From Aug. 2 to Dec. 31, 2016, the average penalty for serious violations increased to $5,087 from $3,285 in the prior-year period, according to OSHA data presented at an American Bar Association conference earlier this month. The fines were significant for large employers – defined as having more than 250 employees – with average penalties for serious violations rising from $5,915 to $10,065. 

In January, the agency again adjusted these penalties based on the Consumer Price Index, meaning that the maximum fine faced by employers for willful and repeat OSHA violations rose to $126,749 while the maximum penalties for serious and other-than-serious citations increased to $12,675. 

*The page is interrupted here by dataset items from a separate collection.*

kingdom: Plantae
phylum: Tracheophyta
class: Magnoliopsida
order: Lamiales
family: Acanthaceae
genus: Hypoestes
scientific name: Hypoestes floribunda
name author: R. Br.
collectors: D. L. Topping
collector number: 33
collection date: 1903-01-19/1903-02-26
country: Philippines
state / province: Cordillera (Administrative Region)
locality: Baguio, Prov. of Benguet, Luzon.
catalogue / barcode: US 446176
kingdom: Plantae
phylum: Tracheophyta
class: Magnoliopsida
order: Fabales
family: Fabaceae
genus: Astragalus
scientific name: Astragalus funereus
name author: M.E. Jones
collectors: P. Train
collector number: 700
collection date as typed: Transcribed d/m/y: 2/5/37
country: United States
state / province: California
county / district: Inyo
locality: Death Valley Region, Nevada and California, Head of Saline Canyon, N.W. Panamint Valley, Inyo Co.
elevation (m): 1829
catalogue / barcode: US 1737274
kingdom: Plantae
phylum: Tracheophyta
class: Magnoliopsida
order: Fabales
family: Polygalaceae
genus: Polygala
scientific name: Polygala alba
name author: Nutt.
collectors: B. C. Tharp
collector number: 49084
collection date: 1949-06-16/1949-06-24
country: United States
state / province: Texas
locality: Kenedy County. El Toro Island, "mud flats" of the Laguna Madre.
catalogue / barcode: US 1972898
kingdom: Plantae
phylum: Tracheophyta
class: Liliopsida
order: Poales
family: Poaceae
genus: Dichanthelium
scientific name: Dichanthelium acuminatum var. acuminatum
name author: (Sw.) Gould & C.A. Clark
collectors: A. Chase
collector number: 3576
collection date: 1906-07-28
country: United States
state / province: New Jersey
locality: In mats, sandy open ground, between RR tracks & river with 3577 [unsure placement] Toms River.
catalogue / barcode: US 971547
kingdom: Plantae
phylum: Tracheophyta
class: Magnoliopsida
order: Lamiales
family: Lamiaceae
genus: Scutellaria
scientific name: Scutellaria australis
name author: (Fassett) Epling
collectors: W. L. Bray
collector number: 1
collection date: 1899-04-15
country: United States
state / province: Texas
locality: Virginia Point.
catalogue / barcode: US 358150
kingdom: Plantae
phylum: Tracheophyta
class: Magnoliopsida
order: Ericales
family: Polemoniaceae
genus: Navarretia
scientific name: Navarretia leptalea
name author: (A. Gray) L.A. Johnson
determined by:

The number of reports being filed by employers under the agency’s severe injury reporting rule also increased last year, according to OSHA. The rule, which went into effect in 2015, kept a mandate that all workplace fatalities be reported within eight hours, but added a new requirement that employers report the hospitalization of a single employee — rather than three or more employees as previously required — as well as all amputations and loss of an eye within 24 hours. 

In 2016, employers reported 10,887 severe injuries, up from 10,395 in 2015, with the increase driven mostly by a rise in hospitalization reports. 

The agency responded to 73% of the hospitalization reports and 51% of the amputation reports filed last year by asking employers to conduct their own incident investigations — known as rapid response investigations — and propose remedies to prevent future injuries rather than sending OSHA inspectors to the scene. 

The number of inspections conducted by OSHA declined from 35,820 in 2015 to 31, 948 inspections in 2016, according to the presentation. 

OSHA’s Severe Violators Enforcement Program, which focuses on inspecting employers that the agency says have demonstrated indifference to their Occupational Safety and Health Act obligations through willful, repeated or failure-to-abate violations, logged 561 cases at the end of 2016, 25% of which involved fatalities.